* **Task item**: What you give back should match the listing word for word.

* **Study material**:
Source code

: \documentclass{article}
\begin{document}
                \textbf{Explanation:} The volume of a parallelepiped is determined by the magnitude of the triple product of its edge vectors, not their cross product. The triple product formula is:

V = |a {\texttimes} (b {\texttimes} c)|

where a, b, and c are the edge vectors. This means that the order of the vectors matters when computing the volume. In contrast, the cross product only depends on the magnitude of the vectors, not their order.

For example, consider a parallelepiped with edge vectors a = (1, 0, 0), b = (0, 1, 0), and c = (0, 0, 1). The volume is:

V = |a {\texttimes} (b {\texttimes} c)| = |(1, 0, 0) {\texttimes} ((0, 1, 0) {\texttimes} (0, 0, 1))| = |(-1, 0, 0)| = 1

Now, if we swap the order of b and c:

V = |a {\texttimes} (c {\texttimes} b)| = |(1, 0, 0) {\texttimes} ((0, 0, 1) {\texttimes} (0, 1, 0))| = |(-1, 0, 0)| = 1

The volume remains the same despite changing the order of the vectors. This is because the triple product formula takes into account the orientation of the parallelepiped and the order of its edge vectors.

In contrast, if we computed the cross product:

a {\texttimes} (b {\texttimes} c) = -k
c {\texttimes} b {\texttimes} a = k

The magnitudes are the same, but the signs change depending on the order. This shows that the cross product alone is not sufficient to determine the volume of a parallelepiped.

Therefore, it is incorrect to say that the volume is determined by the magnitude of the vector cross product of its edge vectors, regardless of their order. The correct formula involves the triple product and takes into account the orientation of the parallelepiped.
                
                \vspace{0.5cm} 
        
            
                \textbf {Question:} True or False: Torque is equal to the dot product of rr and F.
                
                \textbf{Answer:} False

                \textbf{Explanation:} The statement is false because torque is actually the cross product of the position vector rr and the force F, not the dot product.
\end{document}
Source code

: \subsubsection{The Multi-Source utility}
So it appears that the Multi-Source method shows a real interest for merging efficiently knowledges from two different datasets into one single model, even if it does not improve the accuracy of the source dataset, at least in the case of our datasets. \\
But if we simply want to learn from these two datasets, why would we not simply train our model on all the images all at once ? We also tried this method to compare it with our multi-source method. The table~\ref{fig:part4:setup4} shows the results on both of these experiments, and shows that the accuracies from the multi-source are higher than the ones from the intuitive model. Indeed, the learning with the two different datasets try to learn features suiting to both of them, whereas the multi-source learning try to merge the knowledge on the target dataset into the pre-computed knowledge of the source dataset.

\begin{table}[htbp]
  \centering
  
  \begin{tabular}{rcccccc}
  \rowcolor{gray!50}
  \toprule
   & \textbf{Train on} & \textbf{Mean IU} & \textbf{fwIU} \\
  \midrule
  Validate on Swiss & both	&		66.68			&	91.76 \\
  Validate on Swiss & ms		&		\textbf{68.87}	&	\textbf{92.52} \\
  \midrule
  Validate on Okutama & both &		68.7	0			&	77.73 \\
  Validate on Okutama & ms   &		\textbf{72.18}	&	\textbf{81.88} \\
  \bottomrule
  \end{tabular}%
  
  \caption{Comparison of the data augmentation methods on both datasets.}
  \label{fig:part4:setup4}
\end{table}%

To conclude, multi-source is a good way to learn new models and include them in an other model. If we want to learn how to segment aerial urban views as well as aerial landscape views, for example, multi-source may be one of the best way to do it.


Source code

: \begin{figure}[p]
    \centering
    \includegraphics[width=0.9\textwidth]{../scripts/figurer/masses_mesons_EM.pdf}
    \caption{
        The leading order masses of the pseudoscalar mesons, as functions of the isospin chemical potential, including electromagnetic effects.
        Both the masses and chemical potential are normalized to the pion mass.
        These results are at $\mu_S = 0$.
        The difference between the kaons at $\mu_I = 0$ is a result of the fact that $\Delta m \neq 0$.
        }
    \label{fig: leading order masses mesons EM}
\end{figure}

* **Solution below**:
Source code

: \documentclass{article}
\begin{document}
                \textbf{Explanation:} The volume of a parallelepiped is determined by the magnitude of the triple product of its edge vectors, not their cross product. The triple product formula is:

V = |a {\texttimes} (b {\texttimes} c)|

where a, b, and c are the edge vectors. This means that the order of the vectors matters when computing the volume. In contrast, the cross product only depends on the magnitude of the vectors, not their order.

For example, consider a parallelepiped with edge vectors a = (1, 0, 0), b = (0, 1, 0), and c = (0, 0, 1). The volume is:

V = |a {\texttimes} (b {\texttimes} c)| = |(1, 0, 0) {\texttimes} ((0, 1, 0) {\texttimes} (0, 0, 1))| = |(-1, 0, 0)| = 1

Now, if we swap the order of b and c:

V = |a {\texttimes} (c {\texttimes} b)| = |(1, 0, 0) {\texttimes} ((0, 0, 1) {\texttimes} (0, 1, 0))| = |(-1, 0, 0)| = 1

The volume remains the same despite changing the order of the vectors. This is because the triple product formula takes into account the orientation of the parallelepiped and the order of its edge vectors.

In contrast, if we computed the cross product:

a {\texttimes} (b {\texttimes} c) = -k
c {\texttimes} b {\texttimes} a = k

The magnitudes are the same, but the signs change depending on the order. This shows that the cross product alone is not sufficient to determine the volume of a parallelepiped.

Therefore, it is incorrect to say that the volume is determined by the magnitude of the vector cross product of its edge vectors, regardless of their order. The correct formula involves the triple product and takes into account the orientation of the parallelepiped.
                
                \vspace{0.5cm} 
        
            
                \textbf {Question:} True or False: Torque is equal to the dot product of rr and F.
                
                \textbf{Answer:} False

                \textbf{Explanation:} The statement is false because torque is actually the cross product of the position vector rr and the force F, not the dot product.
\end{document}
Source code

: \subsubsection{The Multi-Source utility}
So it appears that the Multi-Source method shows a real interest for merging efficiently knowledges from two different datasets into one single model, even if it does not improve the accuracy of the source dataset, at least in the case of our datasets. \\
But if we simply want to learn from these two datasets, why would we not simply train our model on all the images all at once ? We also tried this method to compare it with our multi-source method. The table~\ref{fig:part4:setup4} shows the results on both of these experiments, and shows that the accuracies from the multi-source are higher than the ones from the intuitive model. Indeed, the learning with the two different datasets try to learn features suiting to both of them, whereas the multi-source learning try to merge the knowledge on the target dataset into the pre-computed knowledge of the source dataset.

\begin{table}[htbp]
  \centering
  
  \begin{tabular}{rcccccc}
  \rowcolor{gray!50}
  \toprule
   & \textbf{Train on} & \textbf{Mean IU} & \textbf{fwIU} \\
  \midrule
  Validate on Swiss & both	&		66.68			&	91.76 \\
  Validate on Swiss & ms		&		\textbf{68.87}	&	\textbf{92.52} \\
  \midrule
  Validate on Okutama & both &		68.7	0			&	77.73 \\
  Validate on Okutama & ms   &		\textbf{72.18}	&	\textbf{81.88} \\
  \bottomrule
  \end{tabular}%
  
  \caption{Comparison of the data augmentation methods on both datasets.}
  \label{fig:part4:setup4}
\end{table}%

To conclude, multi-source is a good way to learn new models and include them in an other model. If we want to learn how to segment aerial urban views as well as aerial landscape views, for example, multi-source may be one of the best way to do it.


Source code

: \begin{figure}[p]
    \centering
    \includegraphics[width=0.9\textwidth]{../scripts/figurer/masses_mesons_EM.pdf}
    \caption{
        The leading order masses of the pseudoscalar mesons, as functions of the isospin chemical potential, including electromagnetic effects.
        Both the masses and chemical potential are normalized to the pion mass.
        These results are at $\mu_S = 0$.
        The difference between the kaons at $\mu_I = 0$ is a result of the fact that $\Delta m \neq 0$.
        }
    \label{fig: leading order masses mesons EM}
\end{figure}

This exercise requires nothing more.